The round table discussed key trends in domestic and international politics in Central Asia that are expected to play important role in 2015 and beyond.
2015 will be quite eventful for most Central Asian countries. The Presidential elections will be held in Kazakhstan and Uzbekistan, parliamentary in Tajikistan and Kyrgyzstan. In his speech, Dr Payam Foroughi touched on issues of electoral systems in Central Asia, the interaction of the opposition with the government, with a focus on Tajikistan. He pointed to the expenses and the legitimacy providing role of international observation of elections.
The coming year will also be important for the region, and in particular for Kyrgyzstan, in connection with the accession to the Eurasian Economic Union (EaEU). Dr Talant Sultanov, Director of the National Institute for Strategic Studies, gave a close-up look at the background of the Union and possible prospects of increasing the integration level among Central Asian states. So, Dr Sultanov pointed out that in addition to economic, there are social and political factors for entry into the EaEU. The possibility of working legally in the Russian Federation and Kazakhstan becomes the most important factor for the Kyrgyz citizens. In addition, the EaEU will allow Kyrgyzstan to move from an economy based on re-export towards investment in development and manufacturing. "The risks of not joining the EaEU disproportionately higher than the risk of entry" - concluded Dr Sultanov.

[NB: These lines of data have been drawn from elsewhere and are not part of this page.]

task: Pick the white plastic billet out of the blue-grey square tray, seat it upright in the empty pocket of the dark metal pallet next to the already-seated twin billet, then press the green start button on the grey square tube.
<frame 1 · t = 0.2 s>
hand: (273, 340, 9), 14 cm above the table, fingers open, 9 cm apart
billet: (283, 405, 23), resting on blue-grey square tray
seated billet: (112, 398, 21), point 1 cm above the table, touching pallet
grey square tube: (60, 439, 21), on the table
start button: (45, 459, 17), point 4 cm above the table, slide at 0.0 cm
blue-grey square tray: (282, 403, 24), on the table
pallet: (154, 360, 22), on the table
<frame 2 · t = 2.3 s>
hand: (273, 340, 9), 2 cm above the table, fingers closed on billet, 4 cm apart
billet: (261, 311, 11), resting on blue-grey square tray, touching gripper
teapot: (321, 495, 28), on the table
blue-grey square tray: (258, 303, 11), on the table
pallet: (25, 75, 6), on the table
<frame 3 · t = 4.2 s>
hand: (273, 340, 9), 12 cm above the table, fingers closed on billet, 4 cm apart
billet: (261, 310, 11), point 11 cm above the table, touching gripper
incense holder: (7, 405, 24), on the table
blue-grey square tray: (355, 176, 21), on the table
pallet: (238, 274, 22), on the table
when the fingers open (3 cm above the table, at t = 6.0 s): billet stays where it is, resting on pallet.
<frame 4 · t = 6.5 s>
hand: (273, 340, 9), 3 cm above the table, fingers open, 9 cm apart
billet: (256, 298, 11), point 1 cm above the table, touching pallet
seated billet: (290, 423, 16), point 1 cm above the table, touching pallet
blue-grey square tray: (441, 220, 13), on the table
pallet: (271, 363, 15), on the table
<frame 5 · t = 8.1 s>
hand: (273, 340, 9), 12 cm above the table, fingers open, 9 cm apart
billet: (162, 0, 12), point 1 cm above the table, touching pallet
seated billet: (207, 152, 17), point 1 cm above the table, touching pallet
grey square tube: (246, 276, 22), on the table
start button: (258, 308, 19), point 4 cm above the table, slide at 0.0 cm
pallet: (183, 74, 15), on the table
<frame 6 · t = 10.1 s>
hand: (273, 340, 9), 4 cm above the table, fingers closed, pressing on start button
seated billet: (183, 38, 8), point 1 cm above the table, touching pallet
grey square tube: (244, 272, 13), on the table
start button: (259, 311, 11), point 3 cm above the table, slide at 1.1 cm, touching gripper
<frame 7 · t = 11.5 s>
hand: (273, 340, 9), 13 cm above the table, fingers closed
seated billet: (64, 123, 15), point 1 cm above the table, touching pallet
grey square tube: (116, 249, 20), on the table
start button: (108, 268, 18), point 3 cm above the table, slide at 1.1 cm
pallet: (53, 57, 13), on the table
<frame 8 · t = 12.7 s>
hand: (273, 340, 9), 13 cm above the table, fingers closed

Professor Rick Fawn expressed his views on the interaction of external actors with the region, noting that the commitment of NATO and the EU is very hesitant to the region and the resources, both human and financial, are limited. However, the EU should continue its normative and value based work to have positive influence in the region.
Summing up, Dr Pál Dunay talked about the real and the ostensible problems and threats the region is facing right now. Economic transformation and transition from the post-Soviet system of government to a more flexible and modern system will allow the Central Asian countries gradually to get rid of economic dependency, gray and black economy and widespread corruption. These matters are far more important than some international issues that appear on the surface of international politics in the region.